__Goal of the exercise__. Pick up the text on brazing below after its final sentence and continue it.

Figure 16.3 Soldering examples.
16.4 Brazing
Brazing is similar to soldering in that the metals to be joined are not heated above their melting temperature. A non‐ferrous filler material is used that has a melting temperature above 450°C. Since the parent metal is not melted the filler material must obviously be of a different composition, usually an alloy of copper, silver or aluminium. A flux, or inert atmosphere, is used to help ensure a clean joint. The filler material is drawn into the space in the joints through capillary action, thus necessitating a good close fit between the components to be brazed, see Figure 16.4. Almost all metals can be joined by brazing; less heating is required when compared to welding, therefore less distortion of the workpiece occurs and the process can be mechanised. A major disadvantage, however, is that if heated above the brazing temperature the joint may be destroyed; this limits its application to areas where high temperatures are not expected. It is a stronger joint than a soldered one, but less strong than one that is welded.

__Records__.
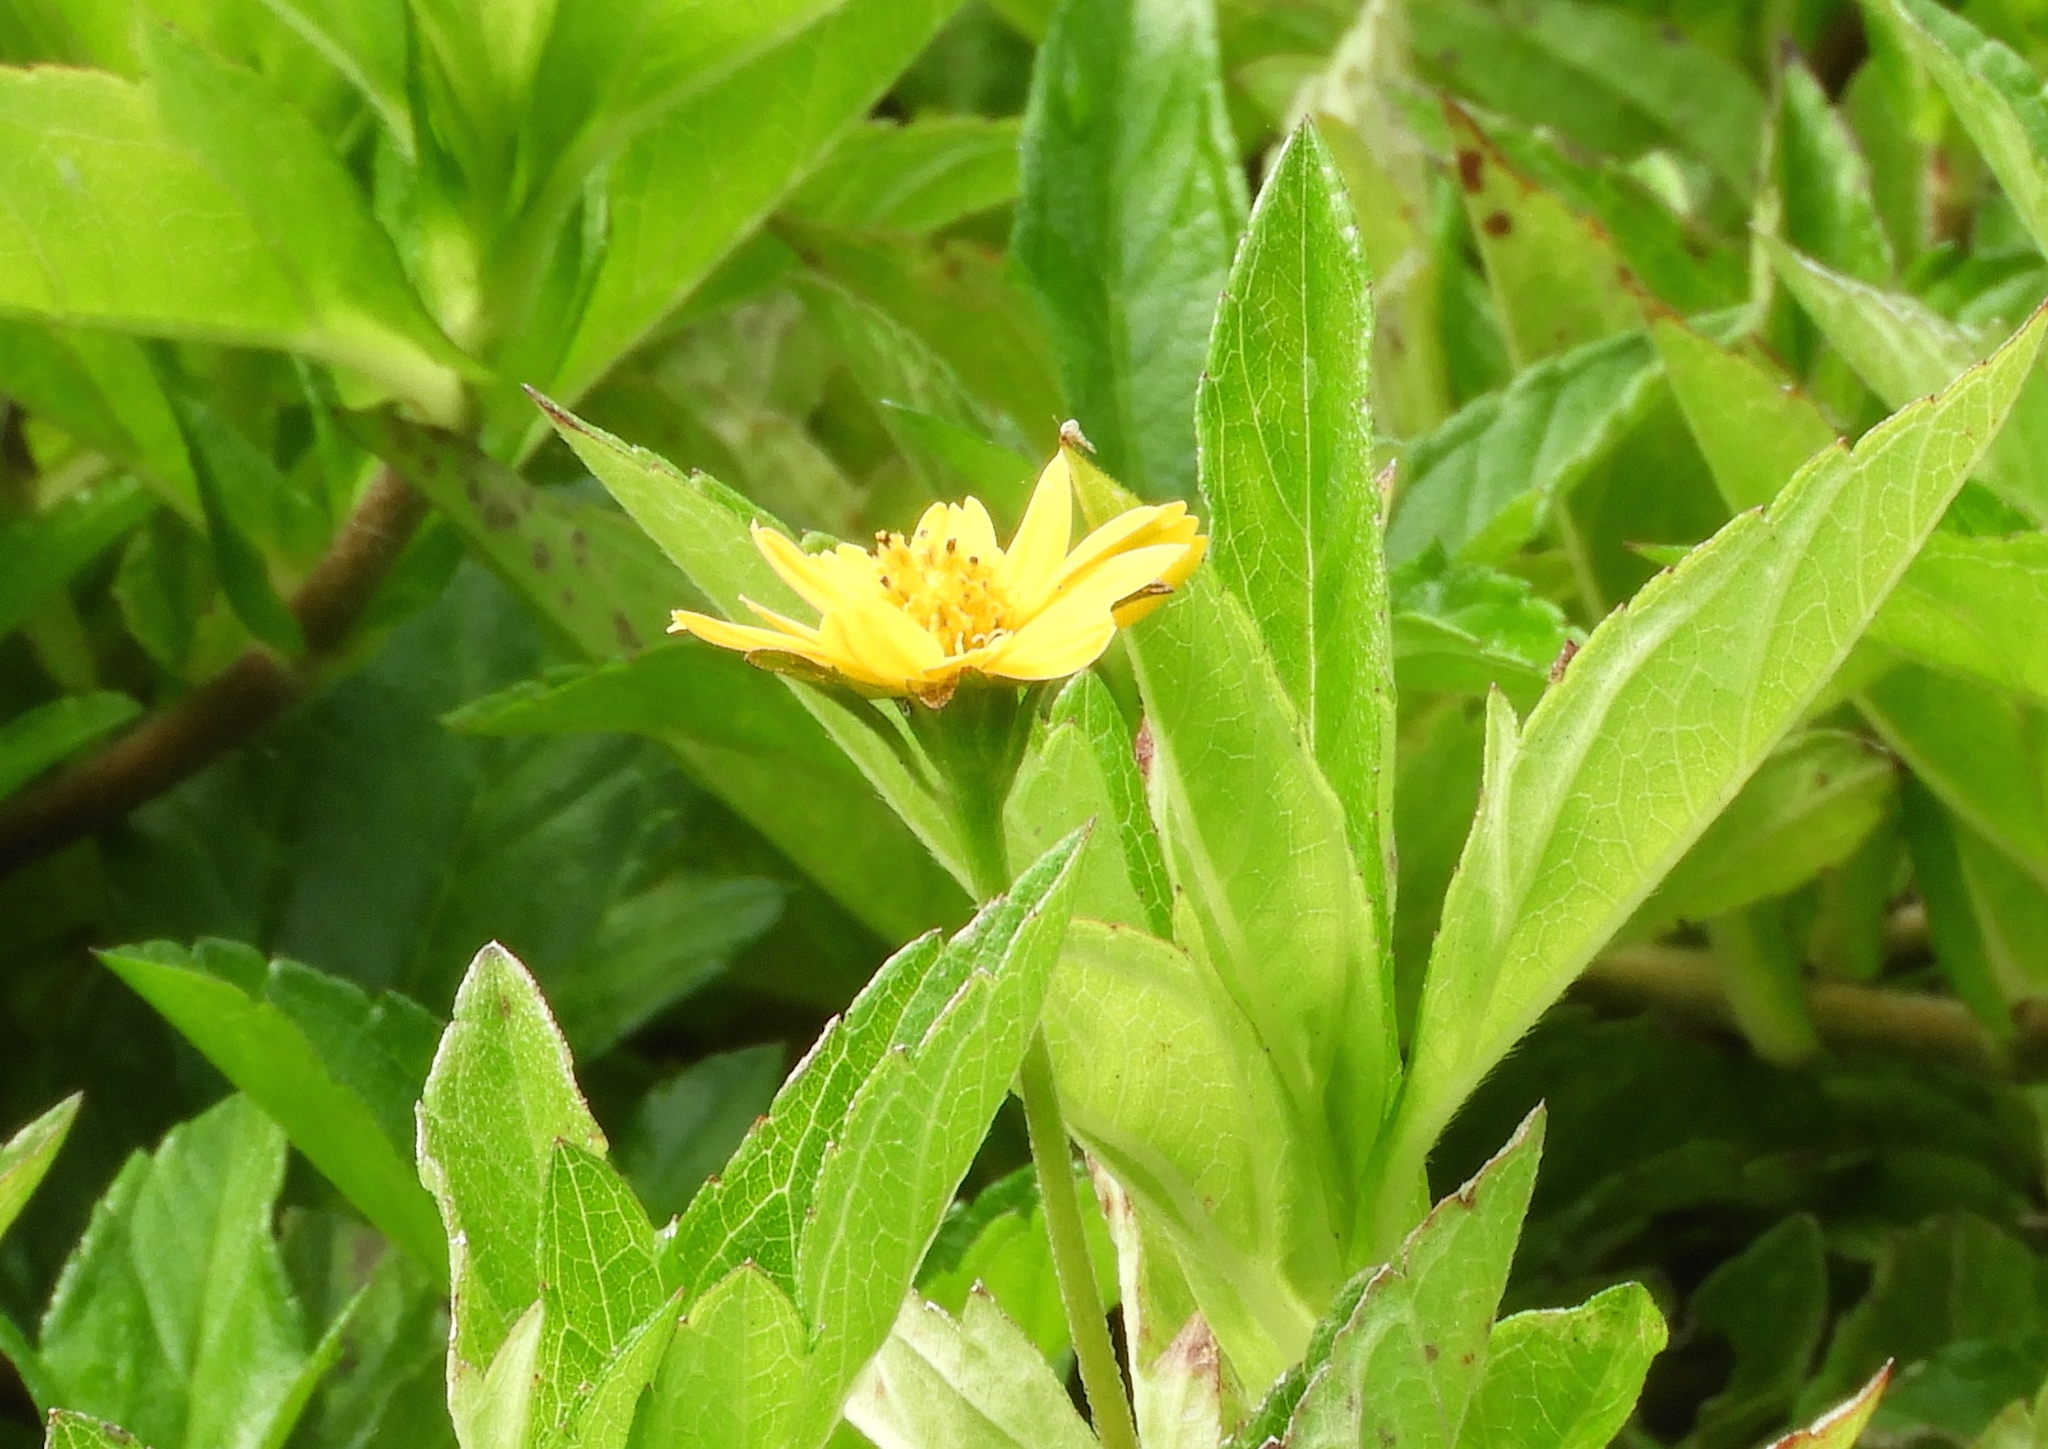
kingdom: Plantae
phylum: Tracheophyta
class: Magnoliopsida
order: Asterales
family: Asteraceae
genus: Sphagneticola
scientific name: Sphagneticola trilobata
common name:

__Exercise response__.
Figure 16.4 Typical brazed joints.
16.5 Welding
In welding, two materials are joined together by the use of temperature or pressure, or a combination of both. The materials are usually metal but some welding of plastics is also carried out. The descriptions that follow apply to the welding of metals unless otherwise stated. At the joint the material fuses together to form a solid structure. Figure 16.1 shows the three main weld groupings, that is, fusion, resistance and solid state.
In fusion welding the metals to be joined are brought together and heat is applied to the joint. The edges of the parent metal are often prepared by machining, thus necessitating the use of additional ‘filler’ metal. The heat melts the parent and filler material at the interface, so allowing a strong homogeneous joint to be formed. In resistance welding the passage of an electric current across the joint interface causes local heating and melting; pressure is applied at the same time and a strong joint results. In solid state welding, pressure is often used in conjunction with appropriate metallurgical conditions; the parent metal is not melted.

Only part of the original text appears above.